We provide a lot of utils and fixtures to make the process of writing tests as
painless as possible. You'll find some usage examples below.
Use factories to create arbitrary objects:
.. code-block:: python
# funkwhale_api/myapp/users.py
def downgrade_user(user):
"""
A simple function that remove superuser status from users
and return True if user was actually downgraded
"""
downgraded = user.is_superuser
user.is_superuser = False
user.save()
return downgraded
# tests/myapp/test_users.py
from funkwhale_api.myapp import users
def test_downgrade_superuser(factories):
user = factories['users.User'](is_superuser=True)
downgraded = users.downgrade_user(user)
assert downgraded is True
assert user.is_superuser is False
def test_downgrade_normal_user_does_nothing(factories):
user = factories['users.User'](is_superuser=False)
downgraded = something.downgrade_user(user)
assert downgraded is False
assert user.is_superuser is False
.. note::
We offer factories for almost if not all models. Factories are located
in a ``factories.py`` file inside each app.
Mocking: mocking is the process of faking some logic in our code. This is
useful when testing components that depend on each other:
.. code-block:: python
# funkwhale_api/myapp/notifications.py
def notify(email, message):
"""
A function that sends an email to the given recipient
with the given message
"""
# our email sending logic here
# ...
# funkwhale_api/myapp/users.py
from . import notifications
def downgrade_user(user):
"""
A simple function that remove superuser status from users
and return True if user was actually downgraded
"""
downgraded = user.is_superuser
user.is_superuser = False
user.save()
if downgraded:
notifications.notify(user.email, 'You have been downgraded!')
return downgraded
# tests/myapp/test_users.py
def test_downgrade_superuser_sends_email(factories, mocker):
"""
Your downgrade logic is already tested, however, we want to ensure
an email is sent when user is downgraded, but we don't have any email
server available in our testing environment. Thus, we need to mock
the email sending process.
"""
mocked_notify = mocker.patch('funkwhale_api.myapp.notifications.notify')

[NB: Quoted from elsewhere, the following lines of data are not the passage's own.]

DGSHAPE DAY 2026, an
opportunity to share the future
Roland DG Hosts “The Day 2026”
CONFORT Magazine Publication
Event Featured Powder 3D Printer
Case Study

user = factories['users.User'](is_superuser=True)
users.downgrade_user(user)
# here, we ensure our notify function was called with proper arguments
mocked_notify.assert_called_once_with(user.email, 'You have been downgraded')

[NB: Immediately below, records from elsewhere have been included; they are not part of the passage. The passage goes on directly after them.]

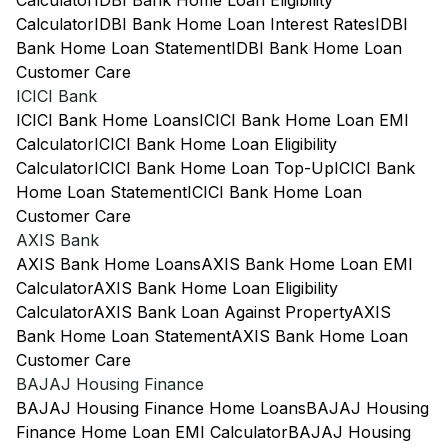
Calculator
IDBI Bank Home Loan Eligibility
Calculator
IDBI Bank Home Loan Interest Rates
IDBI
Bank Home Loan Statement
IDBI Bank Home Loan
Customer Care
ICICI Bank
ICICI Bank Home Loans
ICICI Bank Home Loan EMI
Calculator
ICICI Bank Home Loan Eligibility
Calculator
ICICI Bank Home Loan Top-Up
ICICI Bank
Home Loan Statement
ICICI Bank Home Loan
Customer Care
AXIS Bank
AXIS Bank Home Loans
AXIS Bank Home Loan EMI
Calculator
AXIS Bank Home Loan Eligibility
Calculator
AXIS Bank Loan Against Property
AXIS
Bank Home Loan Statement
AXIS Bank Home Loan
Customer Care
BAJAJ Housing Finance
BAJAJ Housing Finance Home Loans
BAJAJ Housing
Finance Home Loan EMI Calculator
BAJAJ Housing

def test_downgrade_not_superuser_skips_email(factories, mocker):
mocked_notify = mocker.patch('funkwhale_api.myapp.notifications.notify')

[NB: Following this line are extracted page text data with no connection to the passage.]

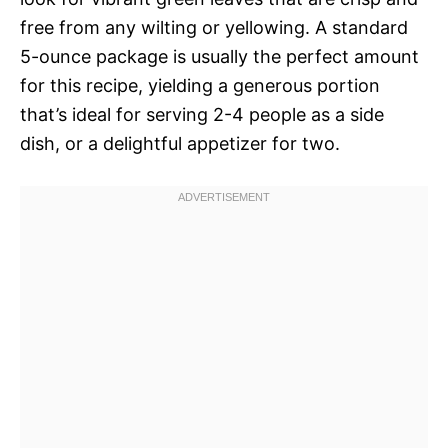
free from any wilting or yellowing. A standard
5-ounce package is usually the perfect amount
for this recipe, yielding a generous portion
that’s ideal for serving 2-4 people as a side
dish, or a delightful appetizer for two.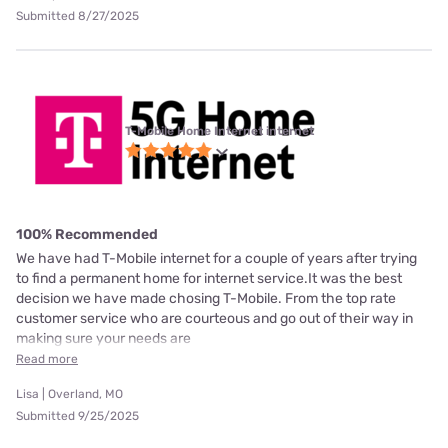
Submitted 8/27/2025
T-Mobile Home Internet internet
100% Recommended
We have had T-Mobile internet for a couple of years after trying
to find a permanent home for internet service.It was the best
decision we have made chosing T-Mobile. From the top rate
customer service who are courteous and go out of their way in
making sure your needs are
Read more
Lisa | Overland, MO
Submitted 9/25/2025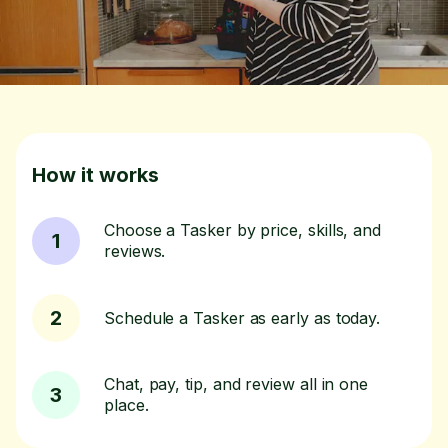
How it works
Choose a Tasker by price, skills, and
1
reviews.
2
Schedule a Tasker as early as today.
Chat, pay, tip, and review all in one
3
place.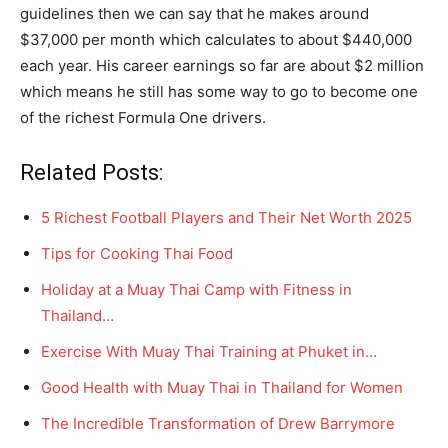
guidelines then we can say that he makes around
$37,000 per month which calculates to about $440,000
each year. His career earnings so far are about $2 million
which means he still has some way to go to become one
of the richest Formula One drivers.
Related Posts:
5 Richest Football Players and Their Net Worth 2025
Tips for Cooking Thai Food
Holiday at a Muay Thai Camp with Fitness in
Thailand…
Exercise With Muay Thai Training at Phuket in…
Good Health with Muay Thai in Thailand for Women
The Incredible Transformation of Drew Barrymore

user = factories['users.User'](is_superuser=True)
users.downgrade_user(user)
# here, we ensure no email was sent
mocked_notify.assert_not_called()
Views: you can find some readable views tests in :file:`tests/users/test_views.py`
.. note::
A complete list of available-fixtures is available by running
``docker-compose -f dev.yml run --rm api pytest --fixtures``
Contributing to the front-end
-----------------------------
Running tests
^^^^^^^^^^^^^
To run the front-end test suite, use the following command::
docker-compose -f dev.yml run --rm front yarn run unit
We also support a "watch and test" mode were we continually relaunch
tests when changes are recorded on the file system::
docker-compose -f dev.yml run --rm front yarn run unit-watch
The latter is especially useful when you are debugging failing tests.